◆ DESCRIPTION OF THE TASK ◆
Reproduce the text of every row below character for character, keeping each line break and spelling unchanged.

--- --- ---

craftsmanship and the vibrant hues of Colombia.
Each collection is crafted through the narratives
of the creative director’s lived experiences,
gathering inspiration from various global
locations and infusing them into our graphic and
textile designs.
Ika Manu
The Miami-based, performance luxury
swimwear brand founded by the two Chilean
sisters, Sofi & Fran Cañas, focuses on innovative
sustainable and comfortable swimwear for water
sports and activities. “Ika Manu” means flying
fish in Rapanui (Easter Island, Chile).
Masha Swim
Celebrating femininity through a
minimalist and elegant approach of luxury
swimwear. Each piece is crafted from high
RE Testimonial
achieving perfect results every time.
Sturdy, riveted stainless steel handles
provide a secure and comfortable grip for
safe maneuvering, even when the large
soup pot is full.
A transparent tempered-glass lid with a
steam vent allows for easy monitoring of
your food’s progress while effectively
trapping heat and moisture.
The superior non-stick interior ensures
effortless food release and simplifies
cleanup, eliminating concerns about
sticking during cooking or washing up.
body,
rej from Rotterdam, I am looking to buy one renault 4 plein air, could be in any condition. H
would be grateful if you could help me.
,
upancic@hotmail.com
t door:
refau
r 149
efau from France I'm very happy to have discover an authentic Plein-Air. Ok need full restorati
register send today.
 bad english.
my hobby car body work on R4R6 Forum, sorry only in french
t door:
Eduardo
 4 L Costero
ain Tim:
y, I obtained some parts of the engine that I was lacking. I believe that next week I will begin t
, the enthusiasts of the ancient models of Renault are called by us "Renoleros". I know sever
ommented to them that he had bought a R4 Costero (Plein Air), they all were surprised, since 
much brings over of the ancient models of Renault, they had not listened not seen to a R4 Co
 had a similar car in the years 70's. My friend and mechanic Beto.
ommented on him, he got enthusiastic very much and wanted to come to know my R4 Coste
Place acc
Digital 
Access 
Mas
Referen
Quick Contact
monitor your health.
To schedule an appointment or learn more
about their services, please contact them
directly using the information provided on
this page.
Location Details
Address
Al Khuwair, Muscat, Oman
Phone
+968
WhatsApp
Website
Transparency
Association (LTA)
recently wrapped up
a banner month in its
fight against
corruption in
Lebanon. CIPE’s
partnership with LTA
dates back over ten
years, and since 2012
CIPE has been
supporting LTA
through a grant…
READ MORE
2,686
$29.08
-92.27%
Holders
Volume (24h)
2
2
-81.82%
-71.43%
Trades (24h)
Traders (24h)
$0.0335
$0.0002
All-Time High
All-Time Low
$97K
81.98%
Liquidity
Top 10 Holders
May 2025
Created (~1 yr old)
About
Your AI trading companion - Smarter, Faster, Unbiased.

--- --- ---

◆ ANSWER BOX ◆
craftsmanship and the vibrant hues of Colombia.
Each collection is crafted through the narratives
of the creative director’s lived experiences,
gathering inspiration from various global
locations and infusing them into our graphic and
textile designs.
Ika Manu
The Miami-based, performance luxury
swimwear brand founded by the two Chilean
sisters, Sofi & Fran Cañas, focuses on innovative
sustainable and comfortable swimwear for water
sports and activities. “Ika Manu” means flying
fish in Rapanui (Easter Island, Chile).
Masha Swim
Celebrating femininity through a
minimalist and elegant approach of luxury
swimwear. Each piece is crafted from high
RE Testimonial
achieving perfect results every time.
Sturdy, riveted stainless steel handles
provide a secure and comfortable grip for
safe maneuvering, even when the large
soup pot is full.
A transparent tempered-glass lid with a
steam vent allows for easy monitoring of
your food’s progress while effectively
trapping heat and moisture.
The superior non-stick interior ensures
effortless food release and simplifies
cleanup, eliminating concerns about
sticking during cooking or washing up.
body,
rej from Rotterdam, I am looking to buy one renault 4 plein air, could be in any condition. H
would be grateful if you could help me.
,
upancic@hotmail.com
t door:
refau
r 149
efau from France I'm very happy to have discover an authentic Plein-Air. Ok need full restorati
register send today.
 bad english.
my hobby car body work on R4R6 Forum, sorry only in french
t door:
Eduardo
 4 L Costero
ain Tim:
y, I obtained some parts of the engine that I was lacking. I believe that next week I will begin t
, the enthusiasts of the ancient models of Renault are called by us "Renoleros". I know sever
ommented to them that he had bought a R4 Costero (Plein Air), they all were surprised, since 
much brings over of the ancient models of Renault, they had not listened not seen to a R4 Co
 had a similar car in the years 70's. My friend and mechanic Beto.
ommented on him, he got enthusiastic very much and wanted to come to know my R4 Coste
Place acc
Digital 
Access 
Mas
Referen
Quick Contact
monitor your health.
To schedule an appointment or learn more
about their services, please contact them
directly using the information provided on
this page.
Location Details
Address
Al Khuwair, Muscat, Oman
Phone
+968
WhatsApp
Website
Transparency
Association (LTA)
recently wrapped up
a banner month in its
fight against
corruption in
Lebanon. CIPE’s
partnership with LTA
dates back over ten
years, and since 2012
CIPE has been
supporting LTA
through a grant…
READ MORE
2,686
$29.08
-92.27%
Holders
Volume (24h)
2
2
-81.82%
-71.43%
Trades (24h)
Traders (24h)
$0.0335
$0.0002
All-Time High
All-Time Low
$97K
81.98%
Liquidity
Top 10 Holders
May 2025
Created (~1 yr old)
About
Your AI trading companion - Smarter, Faster, Unbiased.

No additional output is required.